Roar the Vote

Student Government (SG) is partnering with the Center for Leadership and Civic Engagement to get students prepared to vote in the midterm elections.

“I think it’s important [because], as representatives, we are the people that everyone’s looking to in our colleges and constituencies. So, if it’s us as leaders and representatives trying to push this initiative, people are much more likely to register [to vote],” said SG President Bobby Moakley, a fourth year Environmental Science major.

According to data collected by the Center for Leadership and Civic Engagement, there has been a seven percent increase in the voting rate among RIT students from 2012–2016 because of Roar the Vote. To help students learn about voting methods and how to register, the Center for Leadership and Civic Engagement will be training SG senators to table-sit at various events across campus.

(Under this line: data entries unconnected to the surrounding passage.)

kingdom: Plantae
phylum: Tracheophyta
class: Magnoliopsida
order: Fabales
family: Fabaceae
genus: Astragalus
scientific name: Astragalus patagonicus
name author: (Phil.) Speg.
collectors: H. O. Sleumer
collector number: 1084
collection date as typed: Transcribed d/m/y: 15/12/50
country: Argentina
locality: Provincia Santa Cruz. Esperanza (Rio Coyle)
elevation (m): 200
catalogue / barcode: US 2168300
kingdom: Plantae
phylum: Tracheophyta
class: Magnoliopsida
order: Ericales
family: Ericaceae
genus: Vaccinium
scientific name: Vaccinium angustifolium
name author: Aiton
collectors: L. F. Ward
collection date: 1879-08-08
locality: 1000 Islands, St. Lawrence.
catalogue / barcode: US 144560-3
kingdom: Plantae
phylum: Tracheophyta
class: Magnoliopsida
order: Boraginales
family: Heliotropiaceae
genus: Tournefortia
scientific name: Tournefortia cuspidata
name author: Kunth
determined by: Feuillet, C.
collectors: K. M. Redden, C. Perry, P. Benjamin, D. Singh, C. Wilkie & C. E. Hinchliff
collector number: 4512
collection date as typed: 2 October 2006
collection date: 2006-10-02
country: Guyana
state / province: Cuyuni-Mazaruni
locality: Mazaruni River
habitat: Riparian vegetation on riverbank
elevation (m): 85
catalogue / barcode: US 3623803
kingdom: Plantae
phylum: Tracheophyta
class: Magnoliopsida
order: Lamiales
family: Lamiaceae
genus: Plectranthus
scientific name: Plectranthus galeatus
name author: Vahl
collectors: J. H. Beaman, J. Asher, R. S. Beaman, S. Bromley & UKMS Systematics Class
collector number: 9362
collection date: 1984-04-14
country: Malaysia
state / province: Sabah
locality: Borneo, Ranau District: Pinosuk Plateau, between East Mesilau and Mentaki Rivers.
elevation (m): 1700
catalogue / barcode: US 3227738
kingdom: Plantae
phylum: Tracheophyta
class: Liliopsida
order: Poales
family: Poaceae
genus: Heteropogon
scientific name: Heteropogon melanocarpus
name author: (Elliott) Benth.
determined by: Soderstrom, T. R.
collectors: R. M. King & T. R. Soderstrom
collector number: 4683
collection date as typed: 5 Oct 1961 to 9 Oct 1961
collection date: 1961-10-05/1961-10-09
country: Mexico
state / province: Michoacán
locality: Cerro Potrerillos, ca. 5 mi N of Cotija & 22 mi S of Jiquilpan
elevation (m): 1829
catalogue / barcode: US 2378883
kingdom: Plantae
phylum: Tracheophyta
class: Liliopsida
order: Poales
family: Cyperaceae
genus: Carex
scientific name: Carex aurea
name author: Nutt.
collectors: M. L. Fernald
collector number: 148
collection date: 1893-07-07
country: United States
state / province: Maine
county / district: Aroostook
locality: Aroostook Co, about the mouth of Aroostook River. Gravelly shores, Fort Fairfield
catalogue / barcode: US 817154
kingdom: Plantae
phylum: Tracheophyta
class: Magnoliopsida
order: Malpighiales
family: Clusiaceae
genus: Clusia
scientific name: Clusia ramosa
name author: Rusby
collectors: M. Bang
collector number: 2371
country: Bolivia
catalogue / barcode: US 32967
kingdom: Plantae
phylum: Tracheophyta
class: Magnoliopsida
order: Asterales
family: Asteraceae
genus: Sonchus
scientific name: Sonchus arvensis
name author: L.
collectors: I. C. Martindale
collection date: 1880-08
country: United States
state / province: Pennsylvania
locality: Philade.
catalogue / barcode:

Although the Center's mission is to increase voter registration rates, they will not be pressuring students to vote if they choose not to. Neither will there be any partisan language, allowing students to make their own decisions about which candidates they would like to support. During table-sit events, students will be guided to register using the TurboVote tool and will be able to print out necessary voter information.


Moakley announced that Pace bikes are officially free for all students to use. Due to last year’s issue with bikes being damaged or left off campus, the Pace bikes come with a system in place to charge students who damage the bikes or use them irresponsibly. SG plans to start a marketing campaign that will encourage community responsibility for the Pace bikes and will explain how the bikeshare works. Due to poor weather conditions, the bikes are set to be taken off campus after Thanksgiving break and will return after spring break so as to avoid any weather-related damages.

SG Training

SG senators will be trained in the next few weeks on the Title IX Policy, the C11 Policy and strategies on how to better fulfill their roles.

Voting and Position Approvals

KGCOE Senator Ashley Kosak, a fifth year Mechanical Engineering major, was voted in by the SG senate as a substitute for the SG vice president, Corinne Mendieta, a fifth year Mechanical Engineering Technology major, whenever she is absent. Kosak has been a part of SG since her second year at RIT and was well-received by the senate.

Director of Services Gabe Landau, a third year Web and Mobile Computing major, was voted in by the SG senate as parliamentarian. He has experience conducting meetings for over a year within his fraternity, and will therefore be able to skillfully fulfill the responsibilities of the role, including ensuring all SG members are well-versed in meeting ettiquette. He is also well-known by the senate because of his experience in SG.

Asma Sheikh, a third year Biomedical Sciences major, was approved by the SG senate for the position of interim NTID Student Council (NSC) president. NSC president and vice-president positions were left unfilled last year. Sheikh was elected interim president by the NSCA at the most recent meeting. Her position will allow for the voice of RIT’s deaf and hard-of-hearing community to be considered in SG decisions at the next few meetings until an official NSC president is elected.

Student Health Center Trans-Care Clinic

Ryan Roy, a third year ASL Interpreting to English major and the vice president for OUTspoken, wrote a proposition last year asking for the Student Health Center (SHC) to bring back hormone replacement therapy (HRT) for RIT’s trans community. With the help of OUTspoken, the SHC has made some improvements taking the trans community into consideration. There have been two new hires — one being Dr. Lindsay Phillips, who will be assisting in the trans care clinic. To assist with the development of the clinic, the SHC has partnered with the University of Rochester, which already offers HRT.

As a follow-up to the return of HRT on campus, OUTspoken asked that SG follow up with the Student Health Center to ensure HRT access for trans students. They also want to work with YearOne advisors to ensure that incoming students know about this access. They plan to also gather data on how the trans community feels regarding the effectiveness of the new trans care clinic.

Response to CAD Backlash

It has been brought to SG’s attention that some students don’t approve of the college name change from “College of Imaging Arts and Sciences” to “College of Art and Design.” As a response to this, the CAD administration has said that they are keeping the name change because it is more attractive to both employers and prospective students. They also say that they did research, including student surveys, that informed their decision to change the college's name.


Next Tuesday. Sept. 18, NSC will have a debate among presidential nominees so that the community can vote for their preferred candidate. This decision will be an advisory to SG, who will pass the final vote on NSC president.